PROBLÈME DE DROIT : Sandra est-elle responsable des réparations nécessaires suite à l'accident survenu dans l'appartement ?
SOLUTION EN DROIT :
Selon l'article 1720 du Code civil, le bailleur doit garantir au locataire une jouissance paisible des lieux loués et assurer leur entretien normal pendant toute la durée du bail. Cela inclut les réparations nécessaires résultant d'un vice ou d'un défaut affectant le bien loué.
La première condition exige que le dommage soit causé par un vice ou un défaut dans les lieux loués.
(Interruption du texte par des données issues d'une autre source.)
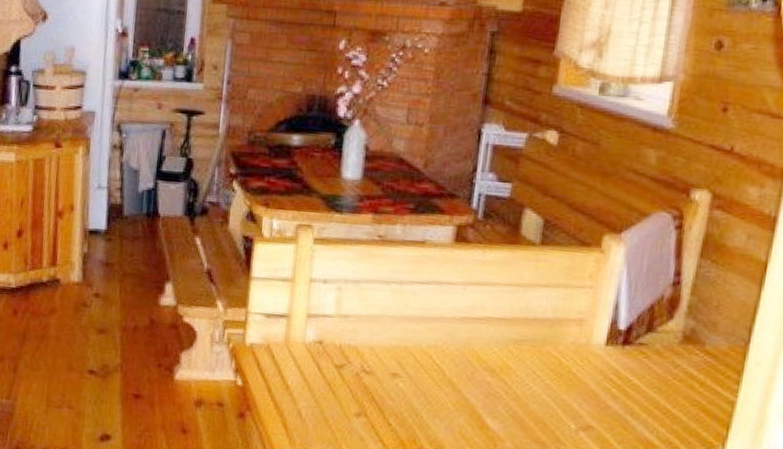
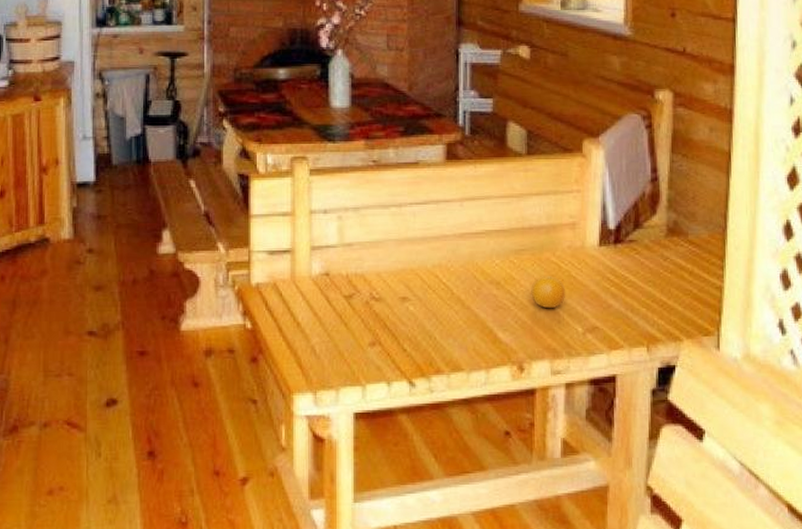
fruit: none [526,369,563,403] -> present [531,276,565,309]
La deuxième condition impose que ce dommage ne soit pas dû à une faute du locataire ou à un usage anormal des lieux.
La troisième condition précise que les réparations doivent concerner les éléments communs ou ceux qui relèvent normalement de la responsabilité du bailleur selon les dispositions légales ou contractuelles.
Les effets juridiques en cas de responsabilité engagée peuvent inclure l'obligation pour le bailleur d'effectuer les réparations nécessaires sans pouvoir demander au locataire une participation financière si le dommage n'est pas imputable à sa faute.
SOLUTION EN L'ESPÈCE :
S'agissant de la première condition, qui exige que le dommage soit causé par un vice ou un défaut dans les lieux loués, il semble que l'accident ait été causé par une accumulation d'eau sur le carrelage, ce qui pourrait être considéré comme un défaut d'entretien si cela était prévisible et évitable. Cette condition est donc potentiellement satisfaite.
Concernant la deuxième condition, il convient d'examiner si M. LOCO a commis une faute en ne signalant pas rapidement l'humidité sur le sol ou en ne prenant pas soin lors de son utilisation des lieux. Si tel était le cas, cette condition pourrait être non remplie.
Pour ce qui est des réparations, si elles concernent effectivement une partie commune ou relèvent normalement de la responsabilité du bailleur selon les dispositions légales ou contractuelles, alors Sandra serait tenue d'effectuer ces réparations.
Ainsi, certaines conditions faisant défaut pourraient limiter la responsabilité de Sandra quant aux réparations demandées par M. LOCO.
CONCLUSION : Sandra doit examiner si elle est responsable des réparations liées à l'accident survenu dans son appartement et pourrait éventuellement contester cette responsabilité si elle prouve qu'il y a eu négligence ou faute du locataire.